With no words added or dropped, transcribe the listing that follows.
○ ○ ○ ○ ○
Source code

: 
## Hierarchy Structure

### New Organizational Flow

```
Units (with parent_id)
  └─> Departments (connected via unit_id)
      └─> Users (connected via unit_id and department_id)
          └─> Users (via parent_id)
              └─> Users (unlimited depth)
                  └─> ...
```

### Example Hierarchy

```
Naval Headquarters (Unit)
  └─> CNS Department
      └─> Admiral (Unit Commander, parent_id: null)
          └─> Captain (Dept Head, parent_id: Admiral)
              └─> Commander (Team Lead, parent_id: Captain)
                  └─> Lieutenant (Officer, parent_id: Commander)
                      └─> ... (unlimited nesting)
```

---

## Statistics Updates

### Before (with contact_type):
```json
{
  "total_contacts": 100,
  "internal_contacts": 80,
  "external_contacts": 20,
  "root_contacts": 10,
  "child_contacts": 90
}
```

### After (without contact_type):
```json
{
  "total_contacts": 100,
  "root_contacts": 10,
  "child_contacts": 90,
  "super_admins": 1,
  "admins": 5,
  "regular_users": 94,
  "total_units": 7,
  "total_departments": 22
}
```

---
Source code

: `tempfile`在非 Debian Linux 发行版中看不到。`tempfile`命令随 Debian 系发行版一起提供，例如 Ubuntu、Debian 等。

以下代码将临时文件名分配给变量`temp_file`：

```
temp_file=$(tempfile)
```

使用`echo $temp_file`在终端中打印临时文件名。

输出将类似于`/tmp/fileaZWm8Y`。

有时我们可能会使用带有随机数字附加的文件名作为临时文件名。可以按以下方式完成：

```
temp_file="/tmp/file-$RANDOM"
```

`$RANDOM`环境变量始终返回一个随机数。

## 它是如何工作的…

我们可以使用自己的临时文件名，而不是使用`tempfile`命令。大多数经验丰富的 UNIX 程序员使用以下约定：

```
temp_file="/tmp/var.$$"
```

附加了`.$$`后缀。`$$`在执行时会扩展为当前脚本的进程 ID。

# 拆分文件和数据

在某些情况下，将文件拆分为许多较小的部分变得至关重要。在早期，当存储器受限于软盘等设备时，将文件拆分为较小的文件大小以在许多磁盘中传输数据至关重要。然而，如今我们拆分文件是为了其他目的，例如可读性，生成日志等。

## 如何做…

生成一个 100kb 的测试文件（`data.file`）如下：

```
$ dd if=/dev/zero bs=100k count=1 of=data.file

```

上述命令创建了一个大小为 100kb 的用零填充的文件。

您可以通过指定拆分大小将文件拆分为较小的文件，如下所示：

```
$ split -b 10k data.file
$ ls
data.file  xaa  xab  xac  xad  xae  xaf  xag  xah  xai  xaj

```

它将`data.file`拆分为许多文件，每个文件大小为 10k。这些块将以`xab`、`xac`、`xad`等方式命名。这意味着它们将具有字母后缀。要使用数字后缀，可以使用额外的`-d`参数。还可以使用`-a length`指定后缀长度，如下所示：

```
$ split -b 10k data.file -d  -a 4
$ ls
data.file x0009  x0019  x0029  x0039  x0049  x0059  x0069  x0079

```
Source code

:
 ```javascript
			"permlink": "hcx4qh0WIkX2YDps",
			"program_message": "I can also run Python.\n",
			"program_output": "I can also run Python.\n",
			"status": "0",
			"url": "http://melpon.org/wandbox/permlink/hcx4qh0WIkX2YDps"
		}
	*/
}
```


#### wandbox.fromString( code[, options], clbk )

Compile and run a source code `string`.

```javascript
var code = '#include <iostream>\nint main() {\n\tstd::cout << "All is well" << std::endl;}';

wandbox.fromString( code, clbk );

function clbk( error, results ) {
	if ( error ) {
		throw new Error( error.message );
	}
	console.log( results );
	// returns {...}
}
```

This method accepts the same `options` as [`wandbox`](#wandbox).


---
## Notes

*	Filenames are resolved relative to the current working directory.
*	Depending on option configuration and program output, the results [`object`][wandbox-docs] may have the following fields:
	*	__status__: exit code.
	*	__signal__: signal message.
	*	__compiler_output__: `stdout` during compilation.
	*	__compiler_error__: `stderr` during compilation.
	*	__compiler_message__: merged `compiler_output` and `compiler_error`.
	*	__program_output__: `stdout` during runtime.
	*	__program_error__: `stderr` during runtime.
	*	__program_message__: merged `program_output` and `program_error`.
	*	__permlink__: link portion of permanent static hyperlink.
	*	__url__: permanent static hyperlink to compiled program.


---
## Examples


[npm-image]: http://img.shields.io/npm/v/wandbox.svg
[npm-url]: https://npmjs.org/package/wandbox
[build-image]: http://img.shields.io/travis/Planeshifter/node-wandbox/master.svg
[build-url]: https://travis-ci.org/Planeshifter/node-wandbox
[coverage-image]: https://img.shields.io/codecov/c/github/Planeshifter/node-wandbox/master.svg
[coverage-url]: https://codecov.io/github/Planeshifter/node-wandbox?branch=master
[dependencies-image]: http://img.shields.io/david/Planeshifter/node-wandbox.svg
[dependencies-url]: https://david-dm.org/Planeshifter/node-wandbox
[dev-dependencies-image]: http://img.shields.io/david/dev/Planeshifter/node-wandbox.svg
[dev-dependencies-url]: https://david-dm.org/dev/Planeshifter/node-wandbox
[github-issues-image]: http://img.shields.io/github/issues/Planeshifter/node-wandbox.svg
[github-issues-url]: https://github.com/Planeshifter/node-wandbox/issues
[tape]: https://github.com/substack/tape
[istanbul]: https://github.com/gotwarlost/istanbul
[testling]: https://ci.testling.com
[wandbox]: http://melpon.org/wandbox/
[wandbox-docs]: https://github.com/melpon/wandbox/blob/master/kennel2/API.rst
○ ○ ○ ○ ○
● **Output below**:
Source code

: 
## Hierarchy Structure

### New Organizational Flow

```
Units (with parent_id)
  └─> Departments (connected via unit_id)
      └─> Users (connected via unit_id and department_id)
          └─> Users (via parent_id)
              └─> Users (unlimited depth)
                  └─> ...
```

### Example Hierarchy

```
Naval Headquarters (Unit)
  └─> CNS Department
      └─> Admiral (Unit Commander, parent_id: null)
          └─> Captain (Dept Head, parent_id: Admiral)
              └─> Commander (Team Lead, parent_id: Captain)
                  └─> Lieutenant (Officer, parent_id: Commander)
                      └─> ... (unlimited nesting)
```

---

## Statistics Updates

### Before (with contact_type):
```json
{
  "total_contacts": 100,
  "internal_contacts": 80,
  "external_contacts": 20,
  "root_contacts": 10,
  "child_contacts": 90
}
```

### After (without contact_type):
```json
{
  "total_contacts": 100,
  "root_contacts": 10,
  "child_contacts": 90,
  "super_admins": 1,
  "admins": 5,
  "regular_users": 94,
  "total_units": 7,
  "total_departments": 22
}
```

---
Source code

: `tempfile`在非 Debian Linux 发行版中看不到。`tempfile`命令随 Debian 系发行版一起提供，例如 Ubuntu、Debian 等。

以下代码将临时文件名分配给变量`temp_file`：

```
temp_file=$(tempfile)
```

使用`echo $temp_file`在终端中打印临时文件名。

输出将类似于`/tmp/fileaZWm8Y`。

有时我们可能会使用带有随机数字附加的文件名作为临时文件名。可以按以下方式完成：

```
temp_file="/tmp/file-$RANDOM"
```

`$RANDOM`环境变量始终返回一个随机数。

## 它是如何工作的…

我们可以使用自己的临时文件名，而不是使用`tempfile`命令。大多数经验丰富的 UNIX 程序员使用以下约定：

```
temp_file="/tmp/var.$$"
```

附加了`.$$`后缀。`$$`在执行时会扩展为当前脚本的进程 ID。

# 拆分文件和数据

在某些情况下，将文件拆分为许多较小的部分变得至关重要。在早期，当存储器受限于软盘等设备时，将文件拆分为较小的文件大小以在许多磁盘中传输数据至关重要。然而，如今我们拆分文件是为了其他目的，例如可读性，生成日志等。

## 如何做…

生成一个 100kb 的测试文件（`data.file`）如下：

```
$ dd if=/dev/zero bs=100k count=1 of=data.file

```

上述命令创建了一个大小为 100kb 的用零填充的文件。

您可以通过指定拆分大小将文件拆分为较小的文件，如下所示：

```
$ split -b 10k data.file
$ ls
data.file  xaa  xab  xac  xad  xae  xaf  xag  xah  xai  xaj

```

它将`data.file`拆分为许多文件，每个文件大小为 10k。这些块将以`xab`、`xac`、`xad`等方式命名。这意味着它们将具有字母后缀。要使用数字后缀，可以使用额外的`-d`参数。还可以使用`-a length`指定后缀长度，如下所示：

```
$ split -b 10k data.file -d  -a 4
$ ls
data.file x0009  x0019  x0029  x0039  x0049  x0059  x0069  x0079

```
Source code

:
 ```javascript
			"permlink": "hcx4qh0WIkX2YDps",
			"program_message": "I can also run Python.\n",
			"program_output": "I can also run Python.\n",
			"status": "0",
			"url": "http://melpon.org/wandbox/permlink/hcx4qh0WIkX2YDps"
		}
	*/
}
```


#### wandbox.fromString( code[, options], clbk )

Compile and run a source code `string`.

```javascript
var code = '#include <iostream>\nint main() {\n\tstd::cout << "All is well" << std::endl;}';

wandbox.fromString( code, clbk );

function clbk( error, results ) {
	if ( error ) {
		throw new Error( error.message );
	}
	console.log( results );
	// returns {...}
}
```

This method accepts the same `options` as [`wandbox`](#wandbox).


---
## Notes

*	Filenames are resolved relative to the current working directory.
*	Depending on option configuration and program output, the results [`object`][wandbox-docs] may have the following fields:
	*	__status__: exit code.
	*	__signal__: signal message.
	*	__compiler_output__: `stdout` during compilation.
	*	__compiler_error__: `stderr` during compilation.
	*	__compiler_message__: merged `compiler_output` and `compiler_error`.
	*	__program_output__: `stdout` during runtime.
	*	__program_error__: `stderr` during runtime.
	*	__program_message__: merged `program_output` and `program_error`.
	*	__permlink__: link portion of permanent static hyperlink.
	*	__url__: permanent static hyperlink to compiled program.


---
## Examples


[npm-image]: http://img.shields.io/npm/v/wandbox.svg
[npm-url]: https://npmjs.org/package/wandbox
[build-image]: http://img.shields.io/travis/Planeshifter/node-wandbox/master.svg
[build-url]: https://travis-ci.org/Planeshifter/node-wandbox
[coverage-image]: https://img.shields.io/codecov/c/github/Planeshifter/node-wandbox/master.svg
[coverage-url]: https://codecov.io/github/Planeshifter/node-wandbox?branch=master
[dependencies-image]: http://img.shields.io/david/Planeshifter/node-wandbox.svg
[dependencies-url]: https://david-dm.org/Planeshifter/node-wandbox
[dev-dependencies-image]: http://img.shields.io/david/dev/Planeshifter/node-wandbox.svg
[dev-dependencies-url]: https://david-dm.org/dev/Planeshifter/node-wandbox
[github-issues-image]: http://img.shields.io/github/issues/Planeshifter/node-wandbox.svg
[github-issues-url]: https://github.com/Planeshifter/node-wandbox/issues
[tape]: https://github.com/substack/tape
[istanbul]: https://github.com/gotwarlost/istanbul
[testling]: https://ci.testling.com
[wandbox]: http://melpon.org/wandbox/
[wandbox-docs]: https://github.com/melpon/wandbox/blob/master/kennel2/API.rst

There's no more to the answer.